__Data shown__
.....

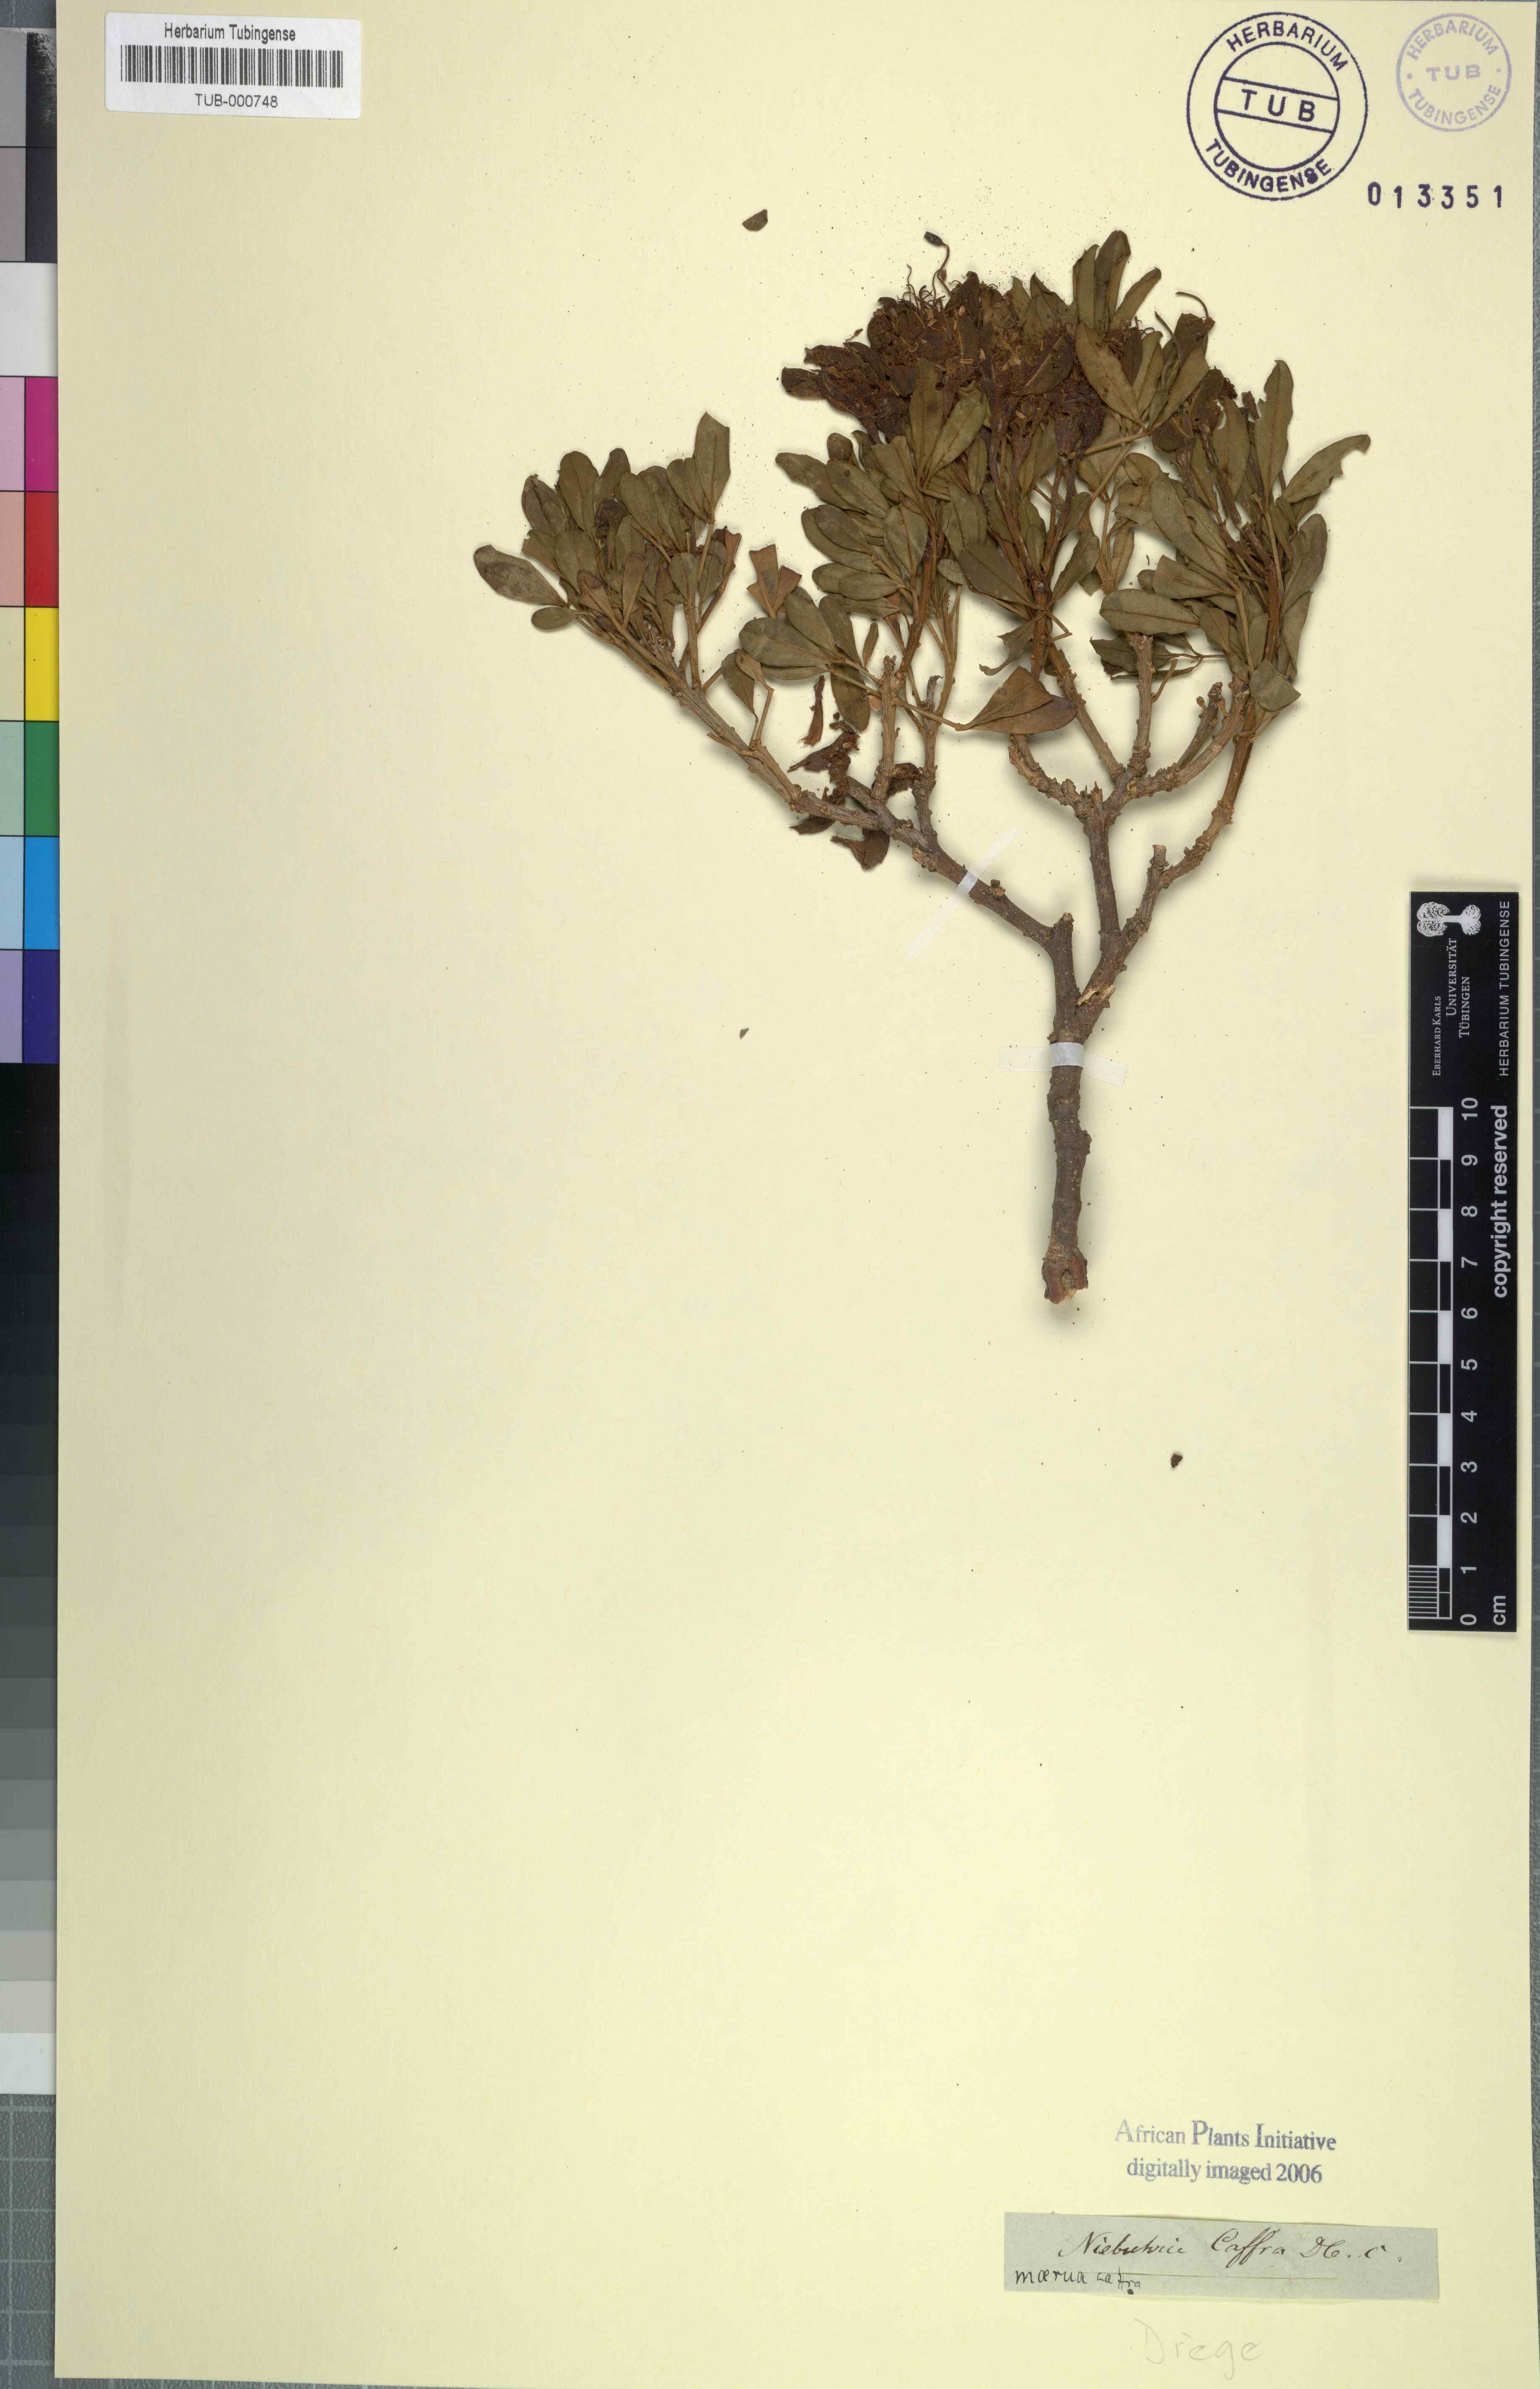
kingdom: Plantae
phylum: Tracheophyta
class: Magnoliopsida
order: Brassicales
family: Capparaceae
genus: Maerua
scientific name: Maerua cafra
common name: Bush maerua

.....

__Given exercise__
Copy every line of the records above word for word, leaving out the pictures.

__Solution below__
kingdom: Plantae
phylum: Tracheophyta
class: Magnoliopsida
order: Brassicales
family: Capparaceae
genus: Maerua
scientific name: Maerua cafra
common name: Bush maerua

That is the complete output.